Episode #10 - Finding Names of Files Matching a String

Hal Says:

This is one of my favorite questions to ask job interviewees, so pay attention!

Question: How would you list the names of all files under a given directory that match a particular string? For example, list all files under /usr/include that reference the sockaddr_in structure.

Most interviewees' first approximations look like this:
$ find /usr/include -type f -exec grep sockaddr_in {} \;

The only problem is that this gives you the matching lines, but not the file names. So part of the trick is either (a) asking me if it's OK to look at the grep manual page or help text (which is really the response I'm looking for), or (b) just happening to know that "grep -l" lists the file names and not the matching lines:
$ find /usr/include -type f -exec grep -l sockaddr_in {} \;

The folks who really interest me, however, are the ones who also strike up a conversation about using xargs to be more efficient:
$ find /usr/include -type f | xargs grep -l sockaddr_in

How much faster is the xargs approach? Let's use the shell's built-in benchmarker and see:
$ time find /usr/include -type f -exec grep -l sockaddr_in {} \; >/dev/null

real 0m12.734s
user 0m2.097s
sys 0m10.713s
$ time find /usr/include -type f | xargs grep -l sockaddr_in >/dev/null

real 0m0.410s
user 0m0.108s
sys 0m0.344s

You really, really want to use "find ... | xargs ..." instead of "find ... -exec ..."

Paul Says:

That's an awesome tip! I immediately put this to good use when using Metasploit. One of the requests we most often get from students when using metasploit is a way to find the exploit for a particular vulnerability. Metasploit has built in a search feature, but grep is far more powerful and comprehensive. Since all of the modules and exploits within metasploit are just Ruby files, you can use the method above to seek out functionality in Metasploit:

find ./modules/ -type f | xargs grep -li 'ms08\_*' | grep -v ".svn"

The above command will find all modules that contain references to "ms08", indicating an exploit for a vulnerability released by Microsoft in 2008.

Ed throws in his two cents:

On Windows, we have two string search tools: find and findstr. The latter has many more options (including the ability to do regex). We can use it to answer Hal's interview question with the /m option to print only the file name. Why /m? I guess because "Name" has an "m" in it, and /n was already taken to tell findstr to print line numbers.

So, the results is:
C:\> findstr /d:[directory] /m [string] [files]
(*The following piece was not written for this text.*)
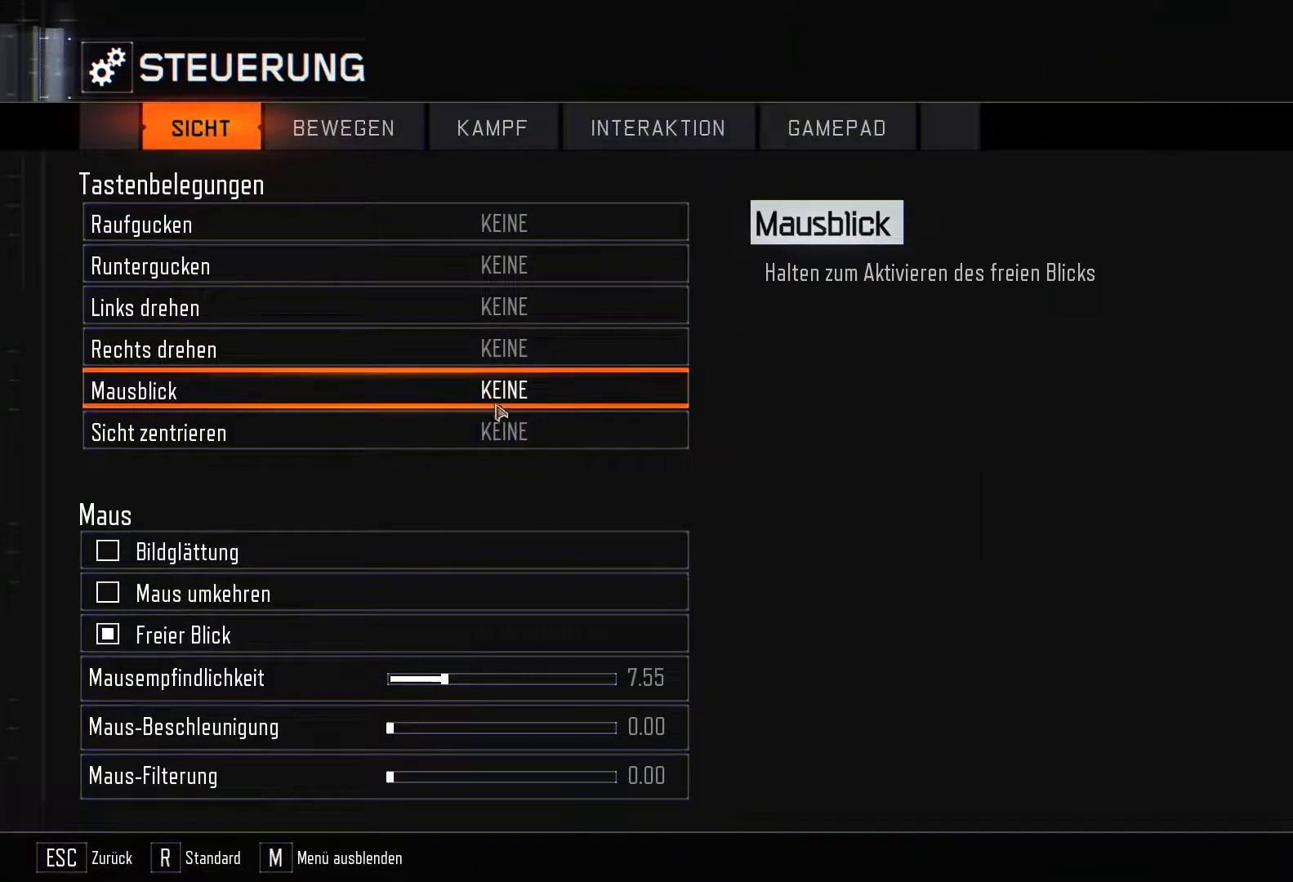
{"keys": [], "mouse": [], "events": []}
The [files] lets you specify what kind of files you want to look in, such as *.ini or *.txt. To look in any kind of file, just specify a *. Also, to make it recurse the directory you specify, add the /s option.
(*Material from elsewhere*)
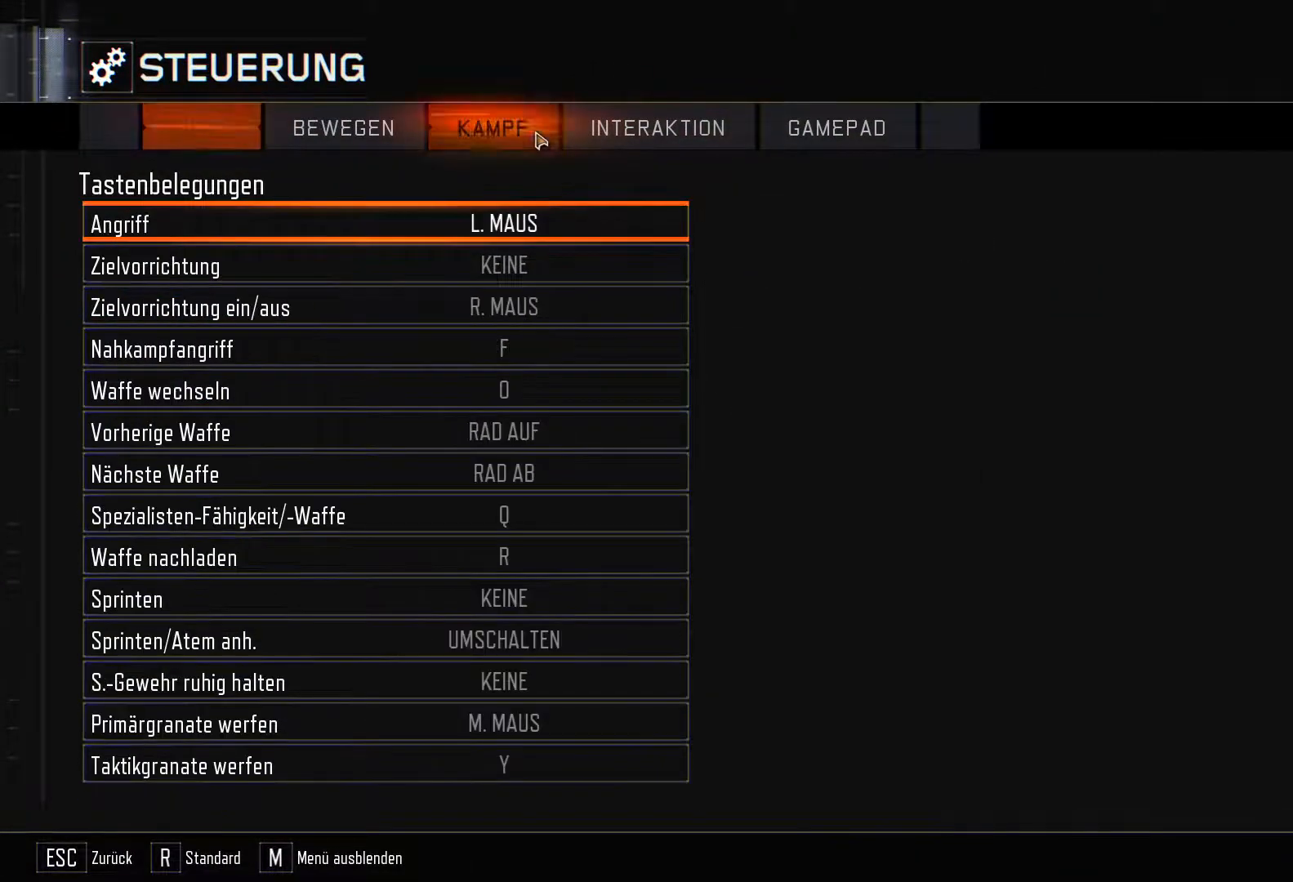
{"keys": [], "mouse": [], "events": []}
How about an example? Suppose you want to look in C:\windows and its subdirectories for all files that contain the string "mp3". You could run:

C:\> findstr /s /d:c:\windows /m mp3 *
Another useful feature of findstr is its ability to find files that contain only printable ASCII characters using the /p flag. That is, any file with unprintable, high-end ASCII sequences will be omitted from the output, letting you focus on things like txt, inf, and related simple text files often associated with configuration:
C:\> findstr /s /p /d:c:\windows /m mp3 *
Be careful with the /p, however. You may be telling findstr to leave out a file that is important to you simply because it has one high-end ASCII sequence somewhere in the file.

Also, thanks, Hal, for now making me lust after not only xargs, -exec, ``, head, tail, awk, sed, and watch. Now, I really want a real "time" command in Windows. And, no, I'm not talking about the goofy built-in Windows time command that shows you the time of day. I'm talking about seeing how long it took another command to run. Thank goodness for Cygwin!